Google Veo 3: The next frontier of AI-generated video and misinformation risks

At Google I/O 2025, DeepMind unveiled Veo 3, marking a leap in AI-generated video. Veo 3 creates high-resolution cinematic videos from simple text or image prompts, complete with synchronised dialogue, sound effects, and ambient audio. This lowers barriers for producing polished video content, promising to reshape creative industries and digital storytelling.

However, Veo 3’s sophistication also magnifies misinformation risks. The capacity to craft highly realistic videos with matching audio will enable more immersive and persuasive disinformation campaigns, making detection harder than ever. Google has introduced protections like content filtering and SynthID digital watermarking, but the potential for misuse remains significant.

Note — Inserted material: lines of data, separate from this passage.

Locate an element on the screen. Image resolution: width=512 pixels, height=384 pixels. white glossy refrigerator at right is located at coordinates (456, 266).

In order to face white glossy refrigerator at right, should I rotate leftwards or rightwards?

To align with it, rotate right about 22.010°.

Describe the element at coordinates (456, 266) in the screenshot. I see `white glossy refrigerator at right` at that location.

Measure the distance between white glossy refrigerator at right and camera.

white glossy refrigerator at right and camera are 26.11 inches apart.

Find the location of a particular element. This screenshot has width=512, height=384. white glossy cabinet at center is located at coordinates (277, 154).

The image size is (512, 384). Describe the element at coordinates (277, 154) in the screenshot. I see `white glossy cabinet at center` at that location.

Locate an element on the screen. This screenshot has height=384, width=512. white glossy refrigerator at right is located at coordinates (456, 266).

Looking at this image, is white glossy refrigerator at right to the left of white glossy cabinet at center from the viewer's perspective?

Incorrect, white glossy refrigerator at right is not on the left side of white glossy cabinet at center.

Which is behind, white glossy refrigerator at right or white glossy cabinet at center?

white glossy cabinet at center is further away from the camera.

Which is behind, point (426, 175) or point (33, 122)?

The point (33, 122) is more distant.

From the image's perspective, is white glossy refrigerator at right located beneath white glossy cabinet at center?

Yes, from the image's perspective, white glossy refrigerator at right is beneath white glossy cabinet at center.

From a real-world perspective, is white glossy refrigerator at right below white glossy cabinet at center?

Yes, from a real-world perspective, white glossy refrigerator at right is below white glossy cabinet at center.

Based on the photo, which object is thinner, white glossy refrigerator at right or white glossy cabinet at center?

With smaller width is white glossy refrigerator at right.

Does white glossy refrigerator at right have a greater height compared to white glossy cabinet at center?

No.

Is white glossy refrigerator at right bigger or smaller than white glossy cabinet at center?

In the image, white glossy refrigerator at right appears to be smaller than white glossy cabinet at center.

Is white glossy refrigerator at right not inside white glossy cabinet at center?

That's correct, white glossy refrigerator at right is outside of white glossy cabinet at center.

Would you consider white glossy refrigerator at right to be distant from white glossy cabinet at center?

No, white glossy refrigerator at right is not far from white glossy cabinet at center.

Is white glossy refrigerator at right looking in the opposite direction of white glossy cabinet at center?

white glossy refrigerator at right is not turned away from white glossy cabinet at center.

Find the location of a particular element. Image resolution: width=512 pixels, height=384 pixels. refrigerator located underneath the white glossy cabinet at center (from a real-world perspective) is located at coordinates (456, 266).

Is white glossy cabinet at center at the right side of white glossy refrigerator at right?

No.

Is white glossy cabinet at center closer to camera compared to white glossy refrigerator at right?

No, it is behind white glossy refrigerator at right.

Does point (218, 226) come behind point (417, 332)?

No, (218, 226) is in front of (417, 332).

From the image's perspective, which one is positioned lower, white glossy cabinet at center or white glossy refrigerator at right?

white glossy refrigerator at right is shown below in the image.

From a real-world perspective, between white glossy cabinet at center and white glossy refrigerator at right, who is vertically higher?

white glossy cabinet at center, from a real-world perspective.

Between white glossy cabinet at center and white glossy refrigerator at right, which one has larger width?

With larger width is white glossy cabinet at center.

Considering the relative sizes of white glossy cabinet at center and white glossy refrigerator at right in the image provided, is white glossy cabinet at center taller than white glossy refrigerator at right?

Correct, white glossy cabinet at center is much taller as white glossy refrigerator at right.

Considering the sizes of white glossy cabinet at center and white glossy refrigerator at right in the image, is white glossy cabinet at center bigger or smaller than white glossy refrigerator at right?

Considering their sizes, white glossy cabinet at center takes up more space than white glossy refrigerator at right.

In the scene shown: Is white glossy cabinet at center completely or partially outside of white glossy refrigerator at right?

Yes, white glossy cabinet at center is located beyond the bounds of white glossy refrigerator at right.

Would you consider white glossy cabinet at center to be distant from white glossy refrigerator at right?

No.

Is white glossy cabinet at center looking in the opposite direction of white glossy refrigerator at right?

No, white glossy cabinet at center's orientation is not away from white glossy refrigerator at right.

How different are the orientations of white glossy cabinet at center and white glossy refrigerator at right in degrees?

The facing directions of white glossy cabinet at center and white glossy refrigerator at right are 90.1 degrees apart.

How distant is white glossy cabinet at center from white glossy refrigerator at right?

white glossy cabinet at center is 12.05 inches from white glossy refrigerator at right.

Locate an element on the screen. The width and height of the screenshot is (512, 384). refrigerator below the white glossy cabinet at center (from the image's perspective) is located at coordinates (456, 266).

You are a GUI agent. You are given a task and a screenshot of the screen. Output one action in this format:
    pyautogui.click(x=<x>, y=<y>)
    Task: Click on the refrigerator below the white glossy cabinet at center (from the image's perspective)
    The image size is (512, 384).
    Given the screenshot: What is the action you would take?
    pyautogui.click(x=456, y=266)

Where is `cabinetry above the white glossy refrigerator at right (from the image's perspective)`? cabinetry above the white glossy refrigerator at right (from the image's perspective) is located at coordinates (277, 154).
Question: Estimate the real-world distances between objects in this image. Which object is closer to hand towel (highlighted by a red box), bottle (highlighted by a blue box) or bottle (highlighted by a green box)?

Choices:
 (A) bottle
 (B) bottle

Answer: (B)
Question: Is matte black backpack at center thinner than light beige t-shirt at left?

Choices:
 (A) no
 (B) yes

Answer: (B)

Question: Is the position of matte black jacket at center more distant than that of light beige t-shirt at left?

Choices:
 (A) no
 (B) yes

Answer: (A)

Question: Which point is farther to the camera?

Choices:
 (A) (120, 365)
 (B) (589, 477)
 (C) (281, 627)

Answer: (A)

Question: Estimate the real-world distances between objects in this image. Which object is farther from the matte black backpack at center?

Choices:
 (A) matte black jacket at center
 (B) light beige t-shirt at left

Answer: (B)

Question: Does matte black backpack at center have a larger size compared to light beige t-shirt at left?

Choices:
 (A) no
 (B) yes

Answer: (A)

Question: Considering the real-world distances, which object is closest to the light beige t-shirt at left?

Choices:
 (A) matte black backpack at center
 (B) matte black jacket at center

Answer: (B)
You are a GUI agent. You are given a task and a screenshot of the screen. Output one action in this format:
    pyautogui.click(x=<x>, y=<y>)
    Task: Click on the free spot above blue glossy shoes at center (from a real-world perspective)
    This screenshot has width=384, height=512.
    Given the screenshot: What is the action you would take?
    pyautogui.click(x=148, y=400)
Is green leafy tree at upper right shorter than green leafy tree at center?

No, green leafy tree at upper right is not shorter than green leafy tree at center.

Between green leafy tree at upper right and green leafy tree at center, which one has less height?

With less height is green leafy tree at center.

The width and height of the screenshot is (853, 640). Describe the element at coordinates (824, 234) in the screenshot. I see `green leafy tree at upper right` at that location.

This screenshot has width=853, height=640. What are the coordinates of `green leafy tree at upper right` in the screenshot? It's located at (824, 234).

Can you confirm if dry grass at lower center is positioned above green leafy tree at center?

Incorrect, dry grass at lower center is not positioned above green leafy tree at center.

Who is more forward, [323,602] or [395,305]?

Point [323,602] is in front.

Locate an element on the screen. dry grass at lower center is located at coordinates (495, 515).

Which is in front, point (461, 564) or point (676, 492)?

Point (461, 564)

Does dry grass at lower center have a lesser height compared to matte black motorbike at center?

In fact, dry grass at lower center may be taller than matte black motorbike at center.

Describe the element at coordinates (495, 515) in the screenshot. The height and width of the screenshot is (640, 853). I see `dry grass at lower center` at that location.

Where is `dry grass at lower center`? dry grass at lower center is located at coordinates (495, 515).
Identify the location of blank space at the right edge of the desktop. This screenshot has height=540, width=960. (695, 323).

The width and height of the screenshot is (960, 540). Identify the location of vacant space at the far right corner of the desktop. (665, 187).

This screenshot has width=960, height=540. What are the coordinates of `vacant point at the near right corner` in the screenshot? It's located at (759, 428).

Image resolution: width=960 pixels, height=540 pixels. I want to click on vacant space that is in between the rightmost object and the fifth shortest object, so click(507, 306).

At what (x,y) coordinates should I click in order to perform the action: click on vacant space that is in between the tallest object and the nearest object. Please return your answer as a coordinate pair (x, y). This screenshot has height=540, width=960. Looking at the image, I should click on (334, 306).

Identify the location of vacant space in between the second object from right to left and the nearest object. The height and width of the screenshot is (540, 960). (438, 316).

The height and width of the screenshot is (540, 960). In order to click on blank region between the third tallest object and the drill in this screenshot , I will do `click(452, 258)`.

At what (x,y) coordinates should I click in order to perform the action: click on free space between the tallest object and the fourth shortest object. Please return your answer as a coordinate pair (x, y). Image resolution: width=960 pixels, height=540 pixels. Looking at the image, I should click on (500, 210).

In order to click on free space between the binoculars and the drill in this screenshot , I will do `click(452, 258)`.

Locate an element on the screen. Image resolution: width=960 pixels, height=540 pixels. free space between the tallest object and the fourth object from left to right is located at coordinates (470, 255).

May’s developments reveal a fundamental challenge for OSINT and fact-checking: AI is both a powerful enabler and a formidable adversary.

Tools like ChatGPT’s geolocation and Google’s Veo 3 boost newsroom abilities, but also make it easier to create and spread fake content. At the same time, conflicts like the India-Pakistan tensions remind us that challenges like speed, access, and independence can’t be solved by technology alone.

Fact-checkers, platforms, and policymakers must work together to build better verification tools, raise public awareness, and ensure AI is used responsibly. In the end, human judgment, strong ethics, and resilience are still our best defences against the spread of misinformation.